Why does God allow certain difficulty and calamity to arise? According to Paphnutius, it is to correct mankind. If God removes his hand, man ought to perceive the absence of God’s presence and correct his actions.

He gives an example of this principle.

“For when the man who is puffed up with pride, pluming himself on the natural charm of his discourse, does not ascribe to God the natural charm or even the supply of knowledge, but to his own application or natural gifts, God withdraws from him the angel of foreknowledge.”

The man who gives himself the credit for the gifts God has bestowed is filled with pride.  As such, when he attributes what God has done to his own power, God withdraws from the man his source of revelation.

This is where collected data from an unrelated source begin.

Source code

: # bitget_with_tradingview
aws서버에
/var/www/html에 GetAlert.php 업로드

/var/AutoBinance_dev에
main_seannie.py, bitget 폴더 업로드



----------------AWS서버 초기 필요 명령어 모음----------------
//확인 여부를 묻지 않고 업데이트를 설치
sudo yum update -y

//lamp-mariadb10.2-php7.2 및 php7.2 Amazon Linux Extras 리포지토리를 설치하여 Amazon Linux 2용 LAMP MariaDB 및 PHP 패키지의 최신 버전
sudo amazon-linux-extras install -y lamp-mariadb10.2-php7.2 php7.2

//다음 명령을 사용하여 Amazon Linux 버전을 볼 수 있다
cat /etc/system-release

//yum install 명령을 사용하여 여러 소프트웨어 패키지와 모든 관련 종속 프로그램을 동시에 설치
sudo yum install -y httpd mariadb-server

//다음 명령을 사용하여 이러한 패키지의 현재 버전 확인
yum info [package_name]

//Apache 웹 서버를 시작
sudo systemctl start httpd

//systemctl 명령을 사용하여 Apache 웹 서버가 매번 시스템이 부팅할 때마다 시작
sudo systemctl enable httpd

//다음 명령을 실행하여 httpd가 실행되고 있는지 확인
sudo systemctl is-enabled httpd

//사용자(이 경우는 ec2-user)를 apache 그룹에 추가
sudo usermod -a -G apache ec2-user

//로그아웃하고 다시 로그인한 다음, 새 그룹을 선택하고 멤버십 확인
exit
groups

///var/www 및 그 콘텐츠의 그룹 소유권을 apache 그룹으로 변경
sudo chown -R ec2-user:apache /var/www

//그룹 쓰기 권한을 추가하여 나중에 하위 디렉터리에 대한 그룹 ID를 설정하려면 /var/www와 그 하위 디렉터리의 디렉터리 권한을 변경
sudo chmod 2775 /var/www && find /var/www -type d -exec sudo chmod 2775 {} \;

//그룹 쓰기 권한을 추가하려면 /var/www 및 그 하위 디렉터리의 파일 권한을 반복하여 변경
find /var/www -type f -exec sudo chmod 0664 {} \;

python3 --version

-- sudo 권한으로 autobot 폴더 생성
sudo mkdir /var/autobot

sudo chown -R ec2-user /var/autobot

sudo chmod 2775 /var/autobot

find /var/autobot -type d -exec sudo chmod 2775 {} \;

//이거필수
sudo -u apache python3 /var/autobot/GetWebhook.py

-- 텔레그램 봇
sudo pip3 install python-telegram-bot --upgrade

God’s resistance serves two purposes, to show man the errors of his ways, and to convince man that he cannot operate on his own power. If God were to forego this withdrawal of his presence, the man would be ever more convinced that what he was doing was right.

When a man humbles himself in this process, Paphnutius declares the outcome to be.

“…if such a man corrects himself, putting away the cause of his abandonment, that is, pride, and recovers humility and recognizes his own measure, not exalting himself against anyone, and thanking God, then knowledge attested by proof returns to him. For spiritual words which do not have as an escort a sober and disciplined life are like ears of corn blasted by the wind; they have the outward appearance (of corn) but have been robbed of their nutritive value.”

God will restore the witness of his Spirit. Spiritual words without humility are like a piece of food without nutrition. The effect of humility is that the Lord adds his power to the words shared by the spiritual man for the benefit of others.

At the end of his life, Paphnutius was no longer able to live in the disciplined way that he had practiced during all his days. A few days before he passed, an angel appeared to him and delivered this message:

“Come now, you blessed one; enter yourself into the eternal tabernacle: of God. For the prophets have come to welcome you into their choirs. I did not reveal this to you earlier, for fear that you would become proud and forfeit your reward.”

Paphnutius spent his days longing for union with God, and teaching people not so much how to reach that place, but about who God is. This is his legacy, that he came to know the lover of his soul.